Dimana pengawas tersebut tidak hanya dilakukan oleh pihak TNI/Polri saja tetapi
semua lapisan masyarakat Indonesia. Bila hanya mengandalkan TNI/Polri saja yang
persenjataannya kurang lengkap mungkin bangsa Indonesia sudah tercabik-cabik
oleh bangsa lain. Dengan adanya bela negara kita dapat mempererat rasa
persatuan di antara penduduk Indonesia yang saling ber-Bhineka Tunggal Ika.
Sikap bela negara terhadap bangsa Indonesia merupakan kekuatan Negara Indonesia
bagi proses pembangunan nasional menuju tujuan nasional dan merupakan kondisi
yang harus diwujudkan agar proses pencapaian tujuan nasional tersebut dapat berjalan
dengan sukses.
Oleh
karena itu, diperlukan suatu konsepsi ketahanan nasional yang sesuai dengan
karakteristik bangsa Indonesia. Dengan adanya kesadaran akan bela negara, kita
harus dapat memiliki sikap dan prilaku yang sesuai kejuangan, cinta tanah air
serta rela berkorban bagi nusa dan bangsa. Dalam kaitannya dengan pemuda
penerus bangsa hendaknya ditanamkan sikap cinta tanah air sejak dini sehingga
kecintaan mereka terhadap bangsa dan Negara lebih meyakini dan lebih dalam.

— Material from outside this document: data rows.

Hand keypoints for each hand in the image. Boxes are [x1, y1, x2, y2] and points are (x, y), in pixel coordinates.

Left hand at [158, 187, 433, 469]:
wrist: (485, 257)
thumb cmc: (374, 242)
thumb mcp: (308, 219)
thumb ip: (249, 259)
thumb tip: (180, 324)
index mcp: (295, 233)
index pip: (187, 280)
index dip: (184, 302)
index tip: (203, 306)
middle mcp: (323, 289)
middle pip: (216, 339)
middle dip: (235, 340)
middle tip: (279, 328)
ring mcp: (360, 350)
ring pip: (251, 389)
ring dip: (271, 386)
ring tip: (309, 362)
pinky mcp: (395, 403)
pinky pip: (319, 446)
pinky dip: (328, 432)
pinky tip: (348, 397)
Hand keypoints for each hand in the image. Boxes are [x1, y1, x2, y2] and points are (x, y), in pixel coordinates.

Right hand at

Dalam sikap bela negara kita hendaknya mampu menyesuaikan diri dengan situasi
dan kondisi yang sedang berlangsung di negara kita, tidak mungkin kita tunjukan
sikap bela negara yang bersifat keras seandainya situasi keamanan nasional
terkendali.
Menjaga
diri, keluarga dan lingkungan sekitar sudah merupakan salah satu sikap bela
negara dalam sekala kecil. Mentaati peraturan pemerintah dan lain sebagainya.

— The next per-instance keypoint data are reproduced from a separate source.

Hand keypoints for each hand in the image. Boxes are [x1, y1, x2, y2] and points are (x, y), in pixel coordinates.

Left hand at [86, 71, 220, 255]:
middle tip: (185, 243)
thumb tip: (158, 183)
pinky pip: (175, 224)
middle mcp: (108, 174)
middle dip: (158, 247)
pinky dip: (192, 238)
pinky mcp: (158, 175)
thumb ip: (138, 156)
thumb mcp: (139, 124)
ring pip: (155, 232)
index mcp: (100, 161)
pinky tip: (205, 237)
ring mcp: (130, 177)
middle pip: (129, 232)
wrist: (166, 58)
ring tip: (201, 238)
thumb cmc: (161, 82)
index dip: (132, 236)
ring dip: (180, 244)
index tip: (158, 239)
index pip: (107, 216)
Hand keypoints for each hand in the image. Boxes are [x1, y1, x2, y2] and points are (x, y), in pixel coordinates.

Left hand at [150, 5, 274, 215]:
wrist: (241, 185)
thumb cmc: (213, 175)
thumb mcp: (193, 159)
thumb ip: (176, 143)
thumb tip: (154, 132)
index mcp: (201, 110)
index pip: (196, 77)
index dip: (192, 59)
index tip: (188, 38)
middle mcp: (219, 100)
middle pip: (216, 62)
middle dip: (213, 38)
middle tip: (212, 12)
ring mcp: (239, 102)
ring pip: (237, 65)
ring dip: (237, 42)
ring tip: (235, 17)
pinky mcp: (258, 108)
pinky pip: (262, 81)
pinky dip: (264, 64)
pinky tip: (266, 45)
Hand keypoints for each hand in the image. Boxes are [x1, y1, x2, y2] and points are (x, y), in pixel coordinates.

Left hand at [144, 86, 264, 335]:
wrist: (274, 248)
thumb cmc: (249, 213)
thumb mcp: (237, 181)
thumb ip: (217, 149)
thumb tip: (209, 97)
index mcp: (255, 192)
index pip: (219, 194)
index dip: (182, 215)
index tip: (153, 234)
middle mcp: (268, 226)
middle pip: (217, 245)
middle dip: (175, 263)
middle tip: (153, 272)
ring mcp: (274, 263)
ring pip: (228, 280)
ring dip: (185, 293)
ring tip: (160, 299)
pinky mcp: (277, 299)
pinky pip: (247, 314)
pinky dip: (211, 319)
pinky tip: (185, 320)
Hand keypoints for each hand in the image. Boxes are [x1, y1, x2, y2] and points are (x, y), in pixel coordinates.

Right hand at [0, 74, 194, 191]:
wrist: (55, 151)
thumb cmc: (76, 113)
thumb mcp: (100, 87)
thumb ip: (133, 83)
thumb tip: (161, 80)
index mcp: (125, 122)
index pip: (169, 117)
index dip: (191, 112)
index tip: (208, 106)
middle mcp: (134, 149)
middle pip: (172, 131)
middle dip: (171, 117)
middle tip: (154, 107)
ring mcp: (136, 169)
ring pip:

Bahkan menyanyikan lagu bela negara yang diciptakan oleh Dharma Oratmangun atau
mengenang hari bela negara yang jatuh pada tanggal 19 Desember yang ditetapkan
oleh Presiden Susilo Bambang Yudhoyono melalui Keputusan Presiden Republik
Indonesia Nomor 28 tahun 2006 adalah salah satu bentuk bela negara sekala
kecil. Sehingga ketika kita sebagai warga negara sudah terbiasa melakukan hak
dan kewajiban sebagai warga negara dengan baik dan benar maka seandainya ada
konfrontasi atau intervensi terhadap negara, kita akan peka menyikapinya bahkan
dengan mengangkat senjata pun kita akan berani karena jiwa bela negara dalam
diri kita sudah terlatih dan terbiasa.